#### RECORDS FOR THE EXERCISE ####
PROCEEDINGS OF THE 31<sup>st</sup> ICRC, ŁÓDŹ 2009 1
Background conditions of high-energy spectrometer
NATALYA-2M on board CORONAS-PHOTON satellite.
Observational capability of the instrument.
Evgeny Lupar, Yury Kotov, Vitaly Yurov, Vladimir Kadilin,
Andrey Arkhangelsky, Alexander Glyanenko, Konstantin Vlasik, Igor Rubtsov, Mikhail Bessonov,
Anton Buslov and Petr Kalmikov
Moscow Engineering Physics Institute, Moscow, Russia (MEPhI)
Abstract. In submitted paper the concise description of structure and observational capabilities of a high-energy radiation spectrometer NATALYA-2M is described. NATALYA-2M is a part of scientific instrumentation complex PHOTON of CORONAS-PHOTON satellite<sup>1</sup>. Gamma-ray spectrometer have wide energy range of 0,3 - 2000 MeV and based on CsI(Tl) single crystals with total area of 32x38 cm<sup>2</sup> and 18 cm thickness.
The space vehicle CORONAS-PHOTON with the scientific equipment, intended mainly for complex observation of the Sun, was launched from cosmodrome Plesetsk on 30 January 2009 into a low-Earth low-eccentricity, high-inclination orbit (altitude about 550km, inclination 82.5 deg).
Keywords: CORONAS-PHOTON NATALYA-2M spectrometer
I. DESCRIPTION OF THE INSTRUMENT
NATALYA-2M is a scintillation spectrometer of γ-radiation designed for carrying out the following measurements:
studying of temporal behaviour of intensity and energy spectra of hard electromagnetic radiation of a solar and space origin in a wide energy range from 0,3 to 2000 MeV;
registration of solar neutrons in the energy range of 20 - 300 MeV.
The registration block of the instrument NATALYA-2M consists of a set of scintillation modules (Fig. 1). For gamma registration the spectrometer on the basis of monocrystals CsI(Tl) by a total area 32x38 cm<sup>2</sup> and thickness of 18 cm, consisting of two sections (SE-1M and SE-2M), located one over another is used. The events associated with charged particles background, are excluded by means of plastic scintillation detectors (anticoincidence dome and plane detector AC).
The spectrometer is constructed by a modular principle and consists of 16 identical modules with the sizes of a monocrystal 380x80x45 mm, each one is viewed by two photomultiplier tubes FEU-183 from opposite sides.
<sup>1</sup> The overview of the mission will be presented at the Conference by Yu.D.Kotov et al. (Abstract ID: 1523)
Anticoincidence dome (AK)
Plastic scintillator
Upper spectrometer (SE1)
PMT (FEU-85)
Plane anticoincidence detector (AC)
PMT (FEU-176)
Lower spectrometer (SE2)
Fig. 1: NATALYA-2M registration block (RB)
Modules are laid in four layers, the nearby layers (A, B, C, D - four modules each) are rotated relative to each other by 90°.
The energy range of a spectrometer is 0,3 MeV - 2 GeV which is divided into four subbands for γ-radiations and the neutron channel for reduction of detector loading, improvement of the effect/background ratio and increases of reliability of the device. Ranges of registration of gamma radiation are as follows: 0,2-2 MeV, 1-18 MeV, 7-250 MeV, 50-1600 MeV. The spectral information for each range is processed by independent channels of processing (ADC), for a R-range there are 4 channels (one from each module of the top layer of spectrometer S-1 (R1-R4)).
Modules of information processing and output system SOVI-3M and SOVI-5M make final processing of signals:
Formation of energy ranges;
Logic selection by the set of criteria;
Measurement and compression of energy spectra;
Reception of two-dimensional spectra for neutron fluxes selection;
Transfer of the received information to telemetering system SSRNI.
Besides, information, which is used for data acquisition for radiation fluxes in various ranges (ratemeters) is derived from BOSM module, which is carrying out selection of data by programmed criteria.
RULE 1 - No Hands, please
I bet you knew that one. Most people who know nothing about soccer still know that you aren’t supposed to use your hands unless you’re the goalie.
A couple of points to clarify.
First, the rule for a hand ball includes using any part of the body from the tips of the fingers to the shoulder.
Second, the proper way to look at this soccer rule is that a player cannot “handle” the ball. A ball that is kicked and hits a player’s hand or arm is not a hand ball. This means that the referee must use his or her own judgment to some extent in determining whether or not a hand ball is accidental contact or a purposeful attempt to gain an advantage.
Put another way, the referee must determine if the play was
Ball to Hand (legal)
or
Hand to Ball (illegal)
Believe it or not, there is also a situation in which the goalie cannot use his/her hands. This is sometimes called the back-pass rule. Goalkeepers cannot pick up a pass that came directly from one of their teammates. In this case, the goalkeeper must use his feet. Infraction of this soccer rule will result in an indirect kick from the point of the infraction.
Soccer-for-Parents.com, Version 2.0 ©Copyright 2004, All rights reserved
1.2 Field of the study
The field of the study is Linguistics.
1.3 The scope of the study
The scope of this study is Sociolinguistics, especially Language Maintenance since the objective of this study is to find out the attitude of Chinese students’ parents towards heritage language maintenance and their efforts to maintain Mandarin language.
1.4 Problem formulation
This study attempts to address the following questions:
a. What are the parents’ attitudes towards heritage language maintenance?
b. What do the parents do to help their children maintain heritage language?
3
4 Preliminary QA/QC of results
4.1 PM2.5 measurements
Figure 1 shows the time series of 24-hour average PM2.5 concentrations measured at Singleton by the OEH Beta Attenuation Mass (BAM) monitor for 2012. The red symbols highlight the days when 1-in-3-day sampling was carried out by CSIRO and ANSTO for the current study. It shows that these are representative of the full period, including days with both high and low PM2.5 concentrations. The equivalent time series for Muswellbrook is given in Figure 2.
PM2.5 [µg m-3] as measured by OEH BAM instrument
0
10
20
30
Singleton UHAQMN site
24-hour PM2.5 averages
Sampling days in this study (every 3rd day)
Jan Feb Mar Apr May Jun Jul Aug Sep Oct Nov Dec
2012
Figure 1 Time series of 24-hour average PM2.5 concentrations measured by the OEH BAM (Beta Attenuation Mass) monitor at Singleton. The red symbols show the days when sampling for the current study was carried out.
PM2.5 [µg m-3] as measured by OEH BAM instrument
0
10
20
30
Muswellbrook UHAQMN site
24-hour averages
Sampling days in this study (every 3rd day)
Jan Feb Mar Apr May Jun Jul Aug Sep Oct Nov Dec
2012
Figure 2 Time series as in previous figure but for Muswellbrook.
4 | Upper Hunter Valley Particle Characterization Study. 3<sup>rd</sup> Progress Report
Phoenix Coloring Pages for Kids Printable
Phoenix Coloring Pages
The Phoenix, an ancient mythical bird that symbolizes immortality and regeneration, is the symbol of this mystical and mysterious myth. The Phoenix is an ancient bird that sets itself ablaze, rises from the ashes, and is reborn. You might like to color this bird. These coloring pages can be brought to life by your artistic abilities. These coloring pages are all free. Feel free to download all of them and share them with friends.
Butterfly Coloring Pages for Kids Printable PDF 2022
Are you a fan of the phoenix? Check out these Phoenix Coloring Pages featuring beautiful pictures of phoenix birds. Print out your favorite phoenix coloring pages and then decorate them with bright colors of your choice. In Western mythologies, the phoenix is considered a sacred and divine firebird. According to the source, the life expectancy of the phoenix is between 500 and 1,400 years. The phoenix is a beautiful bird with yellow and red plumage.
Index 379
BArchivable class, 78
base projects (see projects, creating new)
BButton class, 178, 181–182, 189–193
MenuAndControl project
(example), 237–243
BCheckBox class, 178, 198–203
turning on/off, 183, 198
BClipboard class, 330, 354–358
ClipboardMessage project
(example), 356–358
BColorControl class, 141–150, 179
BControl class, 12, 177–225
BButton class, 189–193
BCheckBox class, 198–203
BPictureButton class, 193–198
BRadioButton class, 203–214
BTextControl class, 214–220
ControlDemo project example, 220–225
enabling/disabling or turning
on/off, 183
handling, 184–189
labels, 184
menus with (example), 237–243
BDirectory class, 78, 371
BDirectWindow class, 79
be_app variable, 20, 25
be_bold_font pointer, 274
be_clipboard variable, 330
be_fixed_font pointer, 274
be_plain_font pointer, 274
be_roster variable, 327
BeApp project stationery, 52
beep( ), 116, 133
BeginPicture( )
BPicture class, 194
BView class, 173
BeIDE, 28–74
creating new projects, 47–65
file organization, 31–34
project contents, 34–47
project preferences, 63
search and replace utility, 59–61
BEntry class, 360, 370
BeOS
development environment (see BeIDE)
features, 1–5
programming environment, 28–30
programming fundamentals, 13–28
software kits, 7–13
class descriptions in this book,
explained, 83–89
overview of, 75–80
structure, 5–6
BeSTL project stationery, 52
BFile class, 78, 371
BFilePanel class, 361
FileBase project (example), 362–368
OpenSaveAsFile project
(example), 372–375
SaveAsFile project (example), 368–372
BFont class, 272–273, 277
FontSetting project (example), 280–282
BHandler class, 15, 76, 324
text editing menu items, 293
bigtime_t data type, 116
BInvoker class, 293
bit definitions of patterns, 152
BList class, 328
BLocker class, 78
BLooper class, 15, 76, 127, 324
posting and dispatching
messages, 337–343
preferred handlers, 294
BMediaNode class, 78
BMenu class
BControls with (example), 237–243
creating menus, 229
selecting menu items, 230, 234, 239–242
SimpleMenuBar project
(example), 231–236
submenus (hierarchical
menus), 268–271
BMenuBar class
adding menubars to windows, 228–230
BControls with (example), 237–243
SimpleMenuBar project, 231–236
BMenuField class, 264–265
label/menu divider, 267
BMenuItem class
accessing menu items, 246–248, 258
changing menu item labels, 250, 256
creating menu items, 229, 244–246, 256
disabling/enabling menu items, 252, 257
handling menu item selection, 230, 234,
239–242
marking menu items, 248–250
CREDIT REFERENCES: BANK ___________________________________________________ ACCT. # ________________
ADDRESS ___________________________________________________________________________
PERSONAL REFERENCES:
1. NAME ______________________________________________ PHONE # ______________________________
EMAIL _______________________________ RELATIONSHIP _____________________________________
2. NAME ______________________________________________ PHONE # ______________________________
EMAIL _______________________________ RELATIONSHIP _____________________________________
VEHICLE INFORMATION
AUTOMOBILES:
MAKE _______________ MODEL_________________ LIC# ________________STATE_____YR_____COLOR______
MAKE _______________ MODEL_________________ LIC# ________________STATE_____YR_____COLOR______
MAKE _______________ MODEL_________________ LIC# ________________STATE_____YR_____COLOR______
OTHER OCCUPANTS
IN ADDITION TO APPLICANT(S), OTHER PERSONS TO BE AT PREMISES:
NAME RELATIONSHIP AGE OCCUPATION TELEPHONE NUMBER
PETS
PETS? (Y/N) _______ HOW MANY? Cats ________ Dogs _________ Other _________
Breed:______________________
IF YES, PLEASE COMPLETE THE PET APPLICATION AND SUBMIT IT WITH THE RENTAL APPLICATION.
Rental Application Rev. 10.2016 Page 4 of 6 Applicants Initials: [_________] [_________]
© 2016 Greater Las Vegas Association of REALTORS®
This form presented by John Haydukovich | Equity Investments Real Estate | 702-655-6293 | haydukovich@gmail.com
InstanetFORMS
####
TASK STATEMENT:
Output exactly the leading lines of the data, up to and including the line marked by "Andrey Arkhangelsky, Alexander".

EXERCISE RESULT:
PROCEEDINGS OF THE 31<sup>st</sup> ICRC, ŁÓDŹ 2009 1
Background conditions of high-energy spectrometer
NATALYA-2M on board CORONAS-PHOTON satellite.
Observational capability of the instrument.
Evgeny Lupar, Yury Kotov, Vitaly Yurov, Vladimir Kadilin,
Andrey Arkhangelsky, Alexander Glyanenko, Konstantin Vlasik, Igor Rubtsov, Mikhail Bessonov,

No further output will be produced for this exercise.